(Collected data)
*****

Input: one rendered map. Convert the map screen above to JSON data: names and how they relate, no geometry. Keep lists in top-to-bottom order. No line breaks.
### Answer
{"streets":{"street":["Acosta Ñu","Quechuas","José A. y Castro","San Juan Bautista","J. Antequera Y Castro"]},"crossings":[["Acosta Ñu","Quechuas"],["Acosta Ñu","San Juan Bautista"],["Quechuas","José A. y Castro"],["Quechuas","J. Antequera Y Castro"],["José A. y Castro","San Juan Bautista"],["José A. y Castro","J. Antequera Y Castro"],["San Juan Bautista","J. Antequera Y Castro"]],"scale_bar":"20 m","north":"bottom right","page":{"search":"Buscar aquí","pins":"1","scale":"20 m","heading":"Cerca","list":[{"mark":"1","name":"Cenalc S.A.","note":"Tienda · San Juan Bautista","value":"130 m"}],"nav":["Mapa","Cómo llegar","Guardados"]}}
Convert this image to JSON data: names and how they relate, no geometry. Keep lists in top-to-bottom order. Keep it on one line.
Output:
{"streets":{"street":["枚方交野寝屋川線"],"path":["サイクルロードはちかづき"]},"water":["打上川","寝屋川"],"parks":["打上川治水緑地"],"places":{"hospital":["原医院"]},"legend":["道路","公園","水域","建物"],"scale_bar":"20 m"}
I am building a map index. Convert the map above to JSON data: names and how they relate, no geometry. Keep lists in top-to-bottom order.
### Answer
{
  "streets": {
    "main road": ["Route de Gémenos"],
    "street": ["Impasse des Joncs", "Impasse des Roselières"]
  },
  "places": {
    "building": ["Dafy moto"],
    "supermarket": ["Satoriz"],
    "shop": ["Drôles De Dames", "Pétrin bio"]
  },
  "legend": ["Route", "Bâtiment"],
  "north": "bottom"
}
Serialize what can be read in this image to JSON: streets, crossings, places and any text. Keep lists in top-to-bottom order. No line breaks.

*****

*What to work on*:
Give back every record exactly.

*Response below*:
Input: one rendered map. Convert the map screen above to JSON data: names and how they relate, no geometry. Keep lists in top-to-bottom order. No line breaks.
### Answer
{"streets":{"street":["Acosta Ñu","Quechuas","José A. y Castro","San Juan Bautista","J. Antequera Y Castro"]},"crossings":[["Acosta Ñu","Quechuas"],["Acosta Ñu","San Juan Bautista"],["Quechuas","José A. y Castro"],["Quechuas","J. Antequera Y Castro"],["José A. y Castro","San Juan Bautista"],["José A. y Castro","J. Antequera Y Castro"],["San Juan Bautista","J. Antequera Y Castro"]],"scale_bar":"20 m","north":"bottom right","page":{"search":"Buscar aquí","pins":"1","scale":"20 m","heading":"Cerca","list":[{"mark":"1","name":"Cenalc S.A.","note":"Tienda · San Juan Bautista","value":"130 m"}],"nav":["Mapa","Cómo llegar","Guardados"]}}
Convert this image to JSON data: names and how they relate, no geometry. Keep lists in top-to-bottom order. Keep it on one line.
Output:
{"streets":{"street":["枚方交野寝屋川線"],"path":["サイクルロードはちかづき"]},"water":["打上川","寝屋川"],"parks":["打上川治水緑地"],"places":{"hospital":["原医院"]},"legend":["道路","公園","水域","建物"],"scale_bar":"20 m"}
I am building a map index. Convert the map above to JSON data: names and how they relate, no geometry. Keep lists in top-to-bottom order.
### Answer
{
  "streets": {
    "main road": ["Route de Gémenos"],
    "street": ["Impasse des Joncs", "Impasse des Roselières"]
  },
  "places": {
    "building": ["Dafy moto"],
    "supermarket": ["Satoriz"],
    "shop": ["Drôles De Dames", "Pétrin bio"]
  },
  "legend": ["Route", "Bâtiment"],
  "north": "bottom"
}
Serialize what can be read in this image to JSON: streets, crossings, places and any text. Keep lists in top-to-bottom order. No line breaks.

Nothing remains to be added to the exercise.